DEISA is a library that ensures coupling MPI simulation codes with Dask analytics.
DEISA plugin is built on PDI Data Interface.
DEISA as a PDI plugin requires the PDI Data Interface to be installed with python support.
DEISA requires Dask and Dask Distributed deisa verion that has been adapted to work with the new introduced concepts in DEISA
Check here for spack installation.
Or it can be installed on top of PDI by running:
cmake -DCMAKE_INSTALL_PREFIX=$HOME/local/ -DPython3_EXECUTABLE=~/.conda/envs/yourenv/bin/python3.8 ../
make install
A simulation can be instrumented with PDI to make its internal data available for DEISA thus Dask . At the beginning each simulation process reads the yaml configuration file and loads the DEISA and the MPI plugins of PDI.

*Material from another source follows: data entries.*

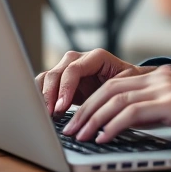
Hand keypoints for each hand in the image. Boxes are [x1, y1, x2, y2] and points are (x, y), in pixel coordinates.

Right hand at [35, 48, 160, 115]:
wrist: (128, 84)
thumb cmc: (129, 84)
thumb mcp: (126, 85)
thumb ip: (114, 92)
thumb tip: (104, 109)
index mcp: (96, 57)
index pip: (74, 69)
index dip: (66, 88)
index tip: (62, 106)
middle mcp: (79, 59)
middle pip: (57, 72)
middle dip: (51, 94)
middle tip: (51, 113)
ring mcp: (68, 69)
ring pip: (47, 77)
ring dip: (43, 95)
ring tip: (45, 114)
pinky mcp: (62, 81)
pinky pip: (44, 84)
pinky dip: (40, 96)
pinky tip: (43, 112)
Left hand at [61, 66, 170, 145]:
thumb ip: (155, 109)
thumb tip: (127, 123)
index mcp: (159, 78)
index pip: (114, 85)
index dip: (91, 102)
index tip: (77, 120)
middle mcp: (159, 78)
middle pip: (109, 90)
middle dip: (85, 110)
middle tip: (70, 130)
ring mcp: (166, 89)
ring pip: (116, 100)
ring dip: (93, 120)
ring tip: (80, 137)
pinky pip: (133, 113)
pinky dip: (113, 126)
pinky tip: (103, 138)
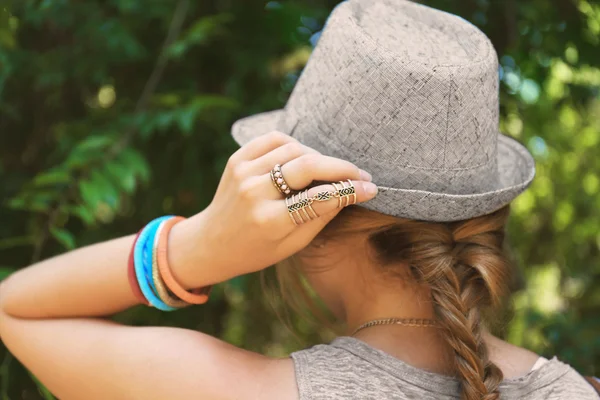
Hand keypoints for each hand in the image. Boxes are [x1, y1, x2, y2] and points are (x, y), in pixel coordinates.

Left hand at [191, 131, 377, 282]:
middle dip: (341, 167)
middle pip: (308, 166)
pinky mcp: (237, 159)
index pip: (320, 198)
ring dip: (318, 157)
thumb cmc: (256, 250)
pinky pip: (274, 139)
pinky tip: (305, 157)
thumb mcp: (292, 244)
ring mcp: (243, 172)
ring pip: (294, 148)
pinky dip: (295, 145)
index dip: (350, 191)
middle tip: (360, 175)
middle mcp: (254, 193)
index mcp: (269, 221)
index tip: (371, 189)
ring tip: (329, 172)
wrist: (210, 243)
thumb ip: (320, 216)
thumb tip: (350, 192)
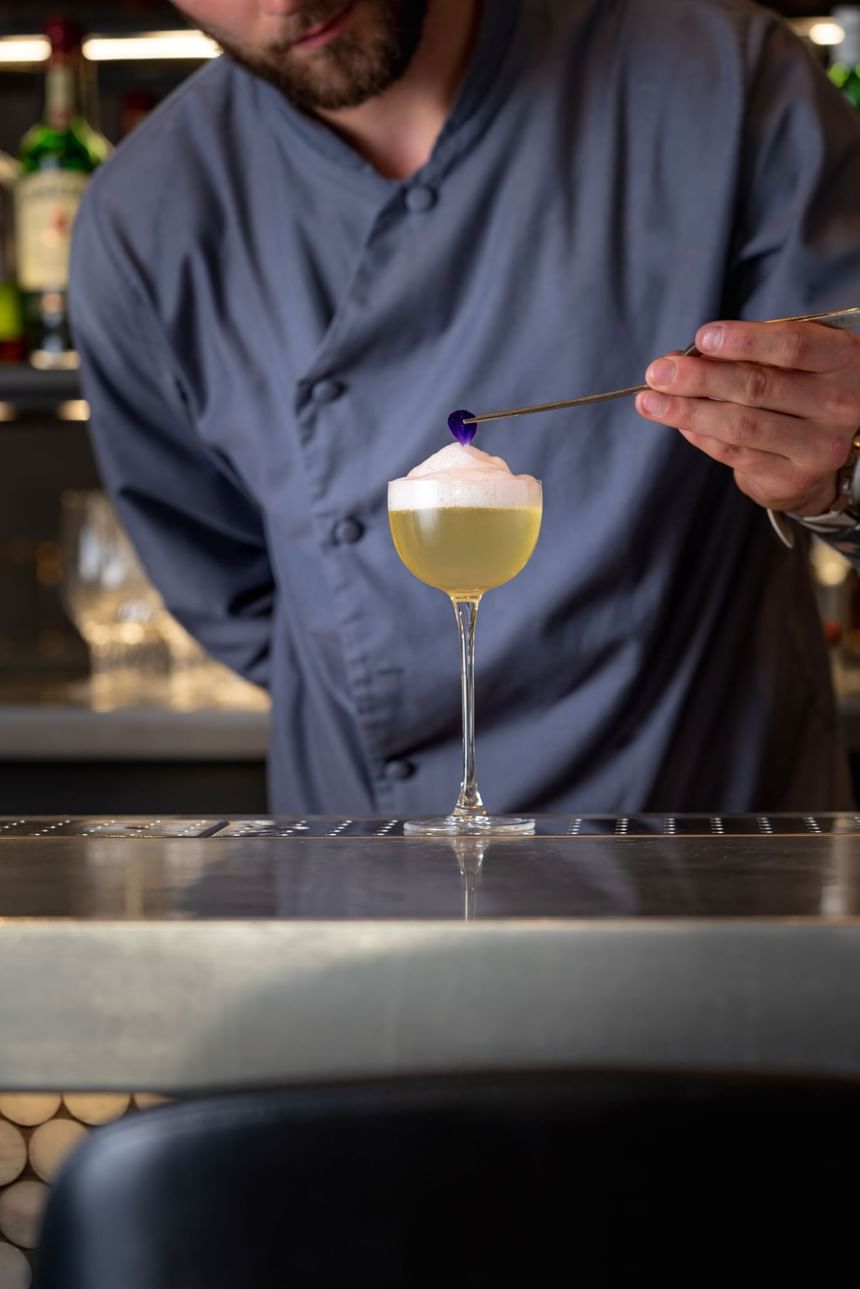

Internally, a DEISA Bridge is created per MPI process, and they connect to Dask. The bridge which is associated with the process rank 0, reads the deisa_virtual_arrays
section in the yaml file and send it to the DASK client.
Once a piece of data is shared with PDI, the Bridge checks if it is included in the contract then it sends it to a worker that has been chosen in a round-robin fashion with a specific key, else it returns.
DEISA python library implements a DEISA Adaptor. This component is used from the Dask client-side to create Dask arrays describing the data generated by the simulation. The DEISA Adaptor waits for contract to be sent from the DEISA Bridge in MPI rank 0, it selects needed data and sign back the contract. It uses the information containted in the contract to create Dask arrays, that can be retrieved by calling get_deisa_arrays()
method then select the needed array.
An example is included in this repository, it includes the submission scripts that suppose a previous spack installation.